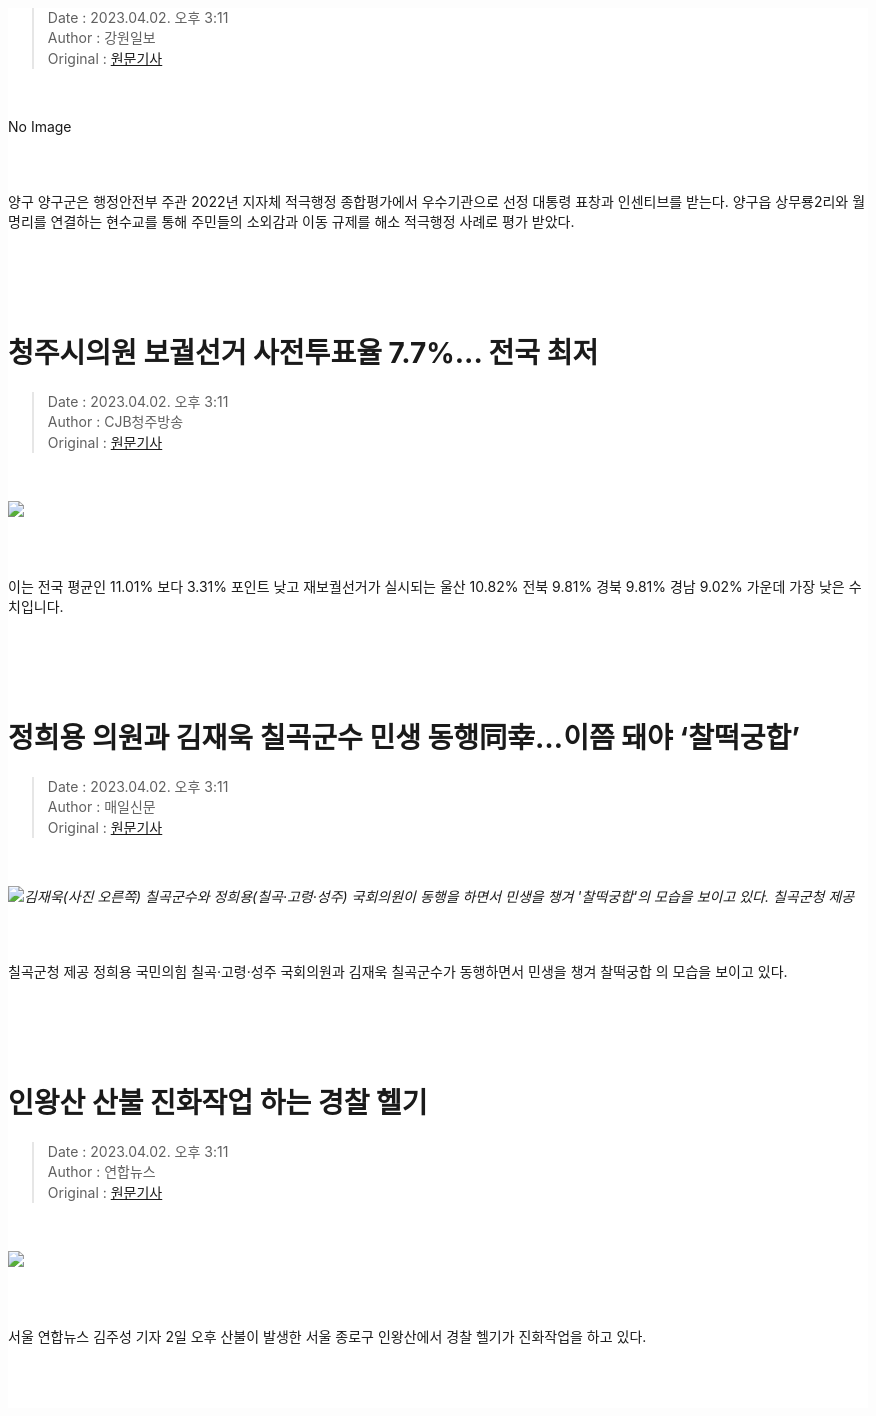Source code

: > Date : 2023.04.02. 오후 3:11  
> Author : 강원일보  
> Original : [원문기사](https://n.news.naver.com/mnews/article/087/0000961629?sid=102)  
<br/>  
  
No Image  
<br/><br/>  
  
양구 양구군은 행정안전부 주관 2022년 지자체 적극행정 종합평가에서 우수기관으로 선정 대통령 표창과 인센티브를 받는다.
양구읍 상무룡2리와 월명리를 연결하는 현수교를 통해 주민들의 소외감과 이동 규제를 해소 적극행정 사례로 평가 받았다.  
<br/><br/><br/>  

  
# 청주시의원 보궐선거 사전투표율 7.7%... 전국 최저  
  
> Date : 2023.04.02. 오후 3:11  
> Author : CJB청주방송  
> Original : [원문기사](https://n.news.naver.com/mnews/article/655/0000008964?sid=102)  
<br/>  
  
<img src="https://imgnews.pstatic.net/image/655/2023/04/02/0000008964_001_20230402151101565.jpg?type=w647" id="img1"></img>  
<br/><br/>  
  
이는 전국 평균인 11.01% 보다 3.31% 포인트 낮고 재보궐선거가 실시되는 울산 10.82% 전북 9.81% 경북 9.81% 경남 9.02% 가운데 가장 낮은 수치입니다.  
<br/><br/><br/>  

  
# 정희용 의원과 김재욱 칠곡군수 민생 동행同幸…이쯤 돼야 ‘찰떡궁합’  
  
> Date : 2023.04.02. 오후 3:11  
> Author : 매일신문  
> Original : [원문기사](https://n.news.naver.com/mnews/article/088/0000806655?sid=102)  
<br/>  
  
<img src="https://imgnews.pstatic.net/image/088/2023/04/02/0000806655_001_20230402151101154.jpg?type=w647" id="img1"></img><em class="img_desc">김재욱(사진 오른쪽) 칠곡군수와 정희용(칠곡·고령·성주) 국회의원이 동행을 하면서 민생을 챙겨 '찰떡궁합'의 모습을 보이고 있다. 칠곡군청 제공</em>  
<br/><br/>  
  
칠곡군청 제공 정희용 국민의힘 칠곡·고령·성주 국회의원과 김재욱 칠곡군수가 동행하면서 민생을 챙겨 찰떡궁합 의 모습을 보이고 있다.  
<br/><br/><br/>  

  
# 인왕산 산불 진화작업 하는 경찰 헬기  
  
> Date : 2023.04.02. 오후 3:11  
> Author : 연합뉴스  
> Original : [원문기사](https://n.news.naver.com/mnews/article/001/0013854230?sid=102)  
<br/>  
  
<img src="https://imgnews.pstatic.net/image/001/2023/04/02/PYH2023040207350001300_P4_20230402151112938.jpg?type=w647" id="img1"></img>  
<br/><br/>  
  
서울 연합뉴스 김주성 기자 2일 오후 산불이 발생한 서울 종로구 인왕산에서 경찰 헬기가 진화작업을 하고 있다.  
<br/><br/><br/>  
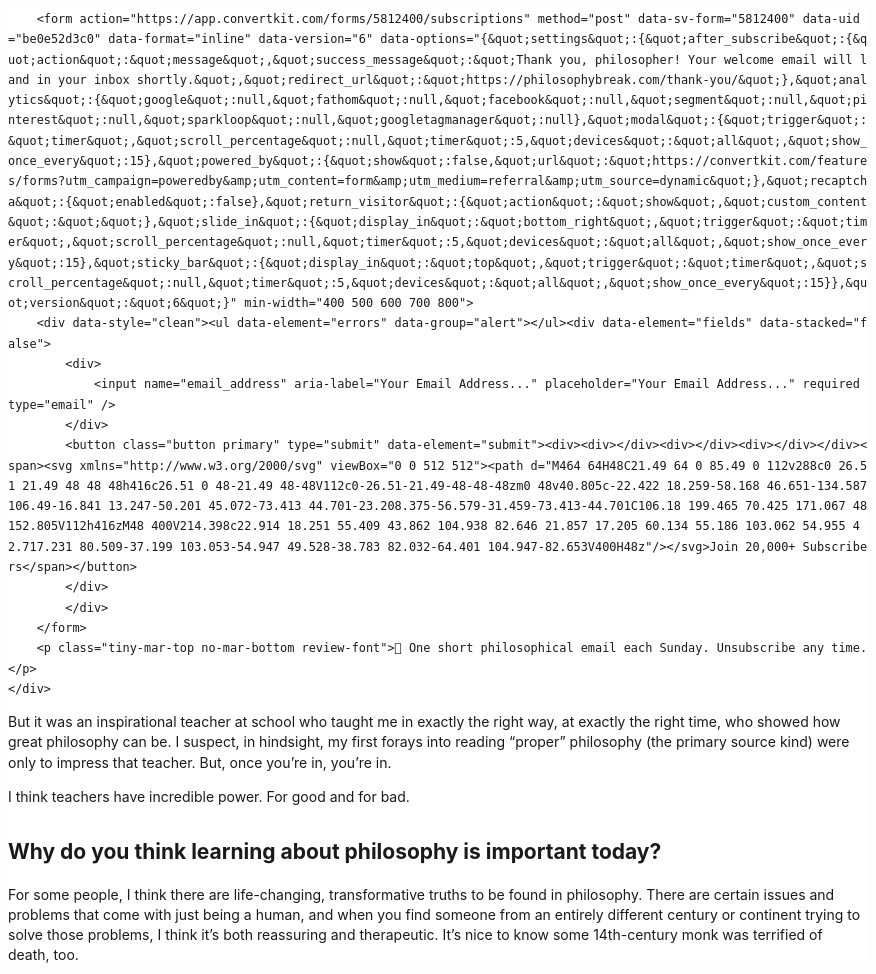         <form action="https://app.convertkit.com/forms/5812400/subscriptions" method="post" data-sv-form="5812400" data-uid="be0e52d3c0" data-format="inline" data-version="6" data-options="{&quot;settings&quot;:{&quot;after_subscribe&quot;:{&quot;action&quot;:&quot;message&quot;,&quot;success_message&quot;:&quot;Thank you, philosopher! Your welcome email will land in your inbox shortly.&quot;,&quot;redirect_url&quot;:&quot;https://philosophybreak.com/thank-you/&quot;},&quot;analytics&quot;:{&quot;google&quot;:null,&quot;fathom&quot;:null,&quot;facebook&quot;:null,&quot;segment&quot;:null,&quot;pinterest&quot;:null,&quot;sparkloop&quot;:null,&quot;googletagmanager&quot;:null},&quot;modal&quot;:{&quot;trigger&quot;:&quot;timer&quot;,&quot;scroll_percentage&quot;:null,&quot;timer&quot;:5,&quot;devices&quot;:&quot;all&quot;,&quot;show_once_every&quot;:15},&quot;powered_by&quot;:{&quot;show&quot;:false,&quot;url&quot;:&quot;https://convertkit.com/features/forms?utm_campaign=poweredby&amp;utm_content=form&amp;utm_medium=referral&amp;utm_source=dynamic&quot;},&quot;recaptcha&quot;:{&quot;enabled&quot;:false},&quot;return_visitor&quot;:{&quot;action&quot;:&quot;show&quot;,&quot;custom_content&quot;:&quot;&quot;},&quot;slide_in&quot;:{&quot;display_in&quot;:&quot;bottom_right&quot;,&quot;trigger&quot;:&quot;timer&quot;,&quot;scroll_percentage&quot;:null,&quot;timer&quot;:5,&quot;devices&quot;:&quot;all&quot;,&quot;show_once_every&quot;:15},&quot;sticky_bar&quot;:{&quot;display_in&quot;:&quot;top&quot;,&quot;trigger&quot;:&quot;timer&quot;,&quot;scroll_percentage&quot;:null,&quot;timer&quot;:5,&quot;devices&quot;:&quot;all&quot;,&quot;show_once_every&quot;:15}},&quot;version&quot;:&quot;6&quot;}" min-width="400 500 600 700 800">
        <div data-style="clean"><ul data-element="errors" data-group="alert"></ul><div data-element="fields" data-stacked="false">
            <div>
                <input name="email_address" aria-label="Your Email Address..." placeholder="Your Email Address..." required type="email" />
            </div>
            <button class="button primary" type="submit" data-element="submit"><div><div></div><div></div><div></div></div><span><svg xmlns="http://www.w3.org/2000/svg" viewBox="0 0 512 512"><path d="M464 64H48C21.49 64 0 85.49 0 112v288c0 26.51 21.49 48 48 48h416c26.51 0 48-21.49 48-48V112c0-26.51-21.49-48-48-48zm0 48v40.805c-22.422 18.259-58.168 46.651-134.587 106.49-16.841 13.247-50.201 45.072-73.413 44.701-23.208.375-56.579-31.459-73.413-44.701C106.18 199.465 70.425 171.067 48 152.805V112h416zM48 400V214.398c22.914 18.251 55.409 43.862 104.938 82.646 21.857 17.205 60.134 55.186 103.062 54.955 42.717.231 80.509-37.199 103.053-54.947 49.528-38.783 82.032-64.401 104.947-82.653V400H48z"/></svg>Join 20,000+ Subscribers</span></button>
            </div>
            </div>
        </form>
        <p class="tiny-mar-top no-mar-bottom review-font">💭 One short philosophical email each Sunday. Unsubscribe any time.</p>
    </div>
</div>

But it was an inspirational teacher at school who taught me in exactly the right way, at exactly the right time, who showed how great philosophy can be. I suspect, in hindsight, my first forays into reading “proper” philosophy (the primary source kind) were only to impress that teacher. But, once you’re in, you’re in. 

I think teachers have incredible power. For good and for bad.

## Why do you think learning about philosophy is important today?

<span class="big-letter">F</span>or some people, I think there are life-changing, transformative truths to be found in philosophy. There are certain issues and problems that come with just being a human, and when you find someone from an entirely different century or continent trying to solve those problems, I think it’s both reassuring and therapeutic. It’s nice to know some 14th-century monk was terrified of death, too.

___

_Your objective_: What lines of the material above contain "연합뉴스"? Return each of them.

_Exercise answer_:
> Author : 연합뉴스  
서울 연합뉴스 김주성 기자 2일 오후 산불이 발생한 서울 종로구 인왕산에서 경찰 헬기가 진화작업을 하고 있다.  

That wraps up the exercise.